Print every line of the data below without changing anything.

────────

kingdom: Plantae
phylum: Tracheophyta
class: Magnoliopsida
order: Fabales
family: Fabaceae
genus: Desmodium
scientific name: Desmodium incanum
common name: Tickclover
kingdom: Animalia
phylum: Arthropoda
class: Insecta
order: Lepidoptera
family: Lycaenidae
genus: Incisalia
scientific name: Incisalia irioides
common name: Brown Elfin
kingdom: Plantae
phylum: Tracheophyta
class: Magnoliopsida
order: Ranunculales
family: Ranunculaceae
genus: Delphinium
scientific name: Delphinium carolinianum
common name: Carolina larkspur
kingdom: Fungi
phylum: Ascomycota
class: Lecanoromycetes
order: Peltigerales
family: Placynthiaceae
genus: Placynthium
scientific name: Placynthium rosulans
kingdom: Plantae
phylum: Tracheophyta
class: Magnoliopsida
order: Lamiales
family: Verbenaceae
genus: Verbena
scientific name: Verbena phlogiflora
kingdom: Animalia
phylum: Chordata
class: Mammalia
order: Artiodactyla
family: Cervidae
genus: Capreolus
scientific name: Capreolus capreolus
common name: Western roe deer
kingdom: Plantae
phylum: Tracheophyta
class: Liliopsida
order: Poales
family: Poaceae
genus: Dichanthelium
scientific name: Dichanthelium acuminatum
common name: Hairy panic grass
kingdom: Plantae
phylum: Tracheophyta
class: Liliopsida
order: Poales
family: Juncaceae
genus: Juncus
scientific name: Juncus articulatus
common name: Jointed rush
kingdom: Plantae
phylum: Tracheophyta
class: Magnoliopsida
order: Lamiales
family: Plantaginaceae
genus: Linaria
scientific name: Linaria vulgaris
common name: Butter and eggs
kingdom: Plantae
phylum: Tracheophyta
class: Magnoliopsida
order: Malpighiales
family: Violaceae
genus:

────────

**Response to the exercise**
kingdom: Plantae
phylum: Tracheophyta
class: Magnoliopsida
order: Fabales
family: Fabaceae
genus: Desmodium
scientific name: Desmodium incanum
common name: Tickclover
kingdom: Animalia
phylum: Arthropoda
class: Insecta
order: Lepidoptera
family: Lycaenidae
genus: Incisalia
scientific name: Incisalia irioides
common name: Brown Elfin
kingdom: Plantae
phylum: Tracheophyta
class: Magnoliopsida
order: Ranunculales
family: Ranunculaceae
genus: Delphinium
scientific name: Delphinium carolinianum
common name: Carolina larkspur
kingdom: Fungi
phylum: Ascomycota
class: Lecanoromycetes
order: Peltigerales
family: Placynthiaceae
genus: Placynthium
scientific name: Placynthium rosulans
kingdom: Plantae
phylum: Tracheophyta
class: Magnoliopsida
order: Lamiales
family: Verbenaceae
genus: Verbena
scientific name: Verbena phlogiflora
kingdom: Animalia
phylum: Chordata
class: Mammalia
order: Artiodactyla
family: Cervidae
genus: Capreolus
scientific name: Capreolus capreolus
common name: Western roe deer
kingdom: Plantae
phylum: Tracheophyta
class: Liliopsida
order: Poales
family: Poaceae
genus: Dichanthelium
scientific name: Dichanthelium acuminatum
common name: Hairy panic grass
kingdom: Plantae
phylum: Tracheophyta
class: Liliopsida
order: Poales
family: Juncaceae
genus: Juncus
scientific name: Juncus articulatus
common name: Jointed rush
kingdom: Plantae
phylum: Tracheophyta
class: Magnoliopsida
order: Lamiales
family: Plantaginaceae
genus: Linaria
scientific name: Linaria vulgaris
common name: Butter and eggs
kingdom: Plantae
phylum: Tracheophyta
class: Magnoliopsida
order: Malpighiales
family: Violaceae
genus:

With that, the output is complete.